Step 3. Practical Application
In real-world structural projects, it’s essential to account for all four types of stresses when selecting and designing bolted joints. Neglecting one of these forces can lead to insufficient performance or even catastrophic failure. Each type of stress has its own role in determining the safety and durability of a connection:
- Tensile stress ensures the bolt can carry axial loads without yielding.
- Shear stress checks the bolt’s capacity to resist lateral forces.
- Bearing stress prevents local damage to materials.
- Preload stress helps maintain the integrity of the joint by applying the correct clamping force.
By following these formulas and stress calculations, structural engineers can design bolted connections that meet safety and performance requirements, ensuring that structures remain secure under various loading conditions.

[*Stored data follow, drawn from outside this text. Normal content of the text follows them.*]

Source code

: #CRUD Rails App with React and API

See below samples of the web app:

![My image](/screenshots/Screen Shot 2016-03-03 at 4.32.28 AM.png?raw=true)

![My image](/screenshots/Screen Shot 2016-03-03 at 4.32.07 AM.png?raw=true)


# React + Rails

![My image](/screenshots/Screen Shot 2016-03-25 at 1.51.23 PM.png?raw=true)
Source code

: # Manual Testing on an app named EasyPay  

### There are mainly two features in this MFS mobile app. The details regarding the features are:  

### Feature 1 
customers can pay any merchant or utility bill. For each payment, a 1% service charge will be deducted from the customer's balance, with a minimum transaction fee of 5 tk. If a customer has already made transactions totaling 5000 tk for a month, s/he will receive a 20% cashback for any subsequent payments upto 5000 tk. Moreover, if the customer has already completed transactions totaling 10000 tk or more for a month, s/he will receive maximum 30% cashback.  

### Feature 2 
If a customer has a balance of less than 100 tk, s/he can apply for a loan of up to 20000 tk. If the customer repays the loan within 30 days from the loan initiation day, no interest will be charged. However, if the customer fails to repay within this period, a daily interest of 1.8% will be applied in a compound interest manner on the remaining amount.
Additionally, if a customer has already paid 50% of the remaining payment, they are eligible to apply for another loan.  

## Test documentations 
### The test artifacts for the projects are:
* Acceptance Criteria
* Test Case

Accurate bolt stress calculations ensure that even the most demanding structural applications stay safe and reliable over time. Moreover, SDC Verifier’s library of standards, involving AISC 360-10, assists in checking bolt stress areas.
Conclusion
Bolt strength calculations form the backbone of structural connection design, ensuring the safety and longevity of any construction project. While bolt stress is an integral part of the equation, it’s crucial to consider safety factors, material properties, and allowable stress when designing connections. From bridges to industrial buildings, bolts must be evaluated for tensile, shear, bearing, and preload stresses and their overall strength to prevent failures.
By mastering these calculations and understanding how to compare stress values with allowable limits, structural engineers can design reliable connections that withstand the test of time. Accurate bolt strength analysis isn’t just about numbers; it’s about ensuring the structural integrity of your designs and safeguarding the future of the structures you create.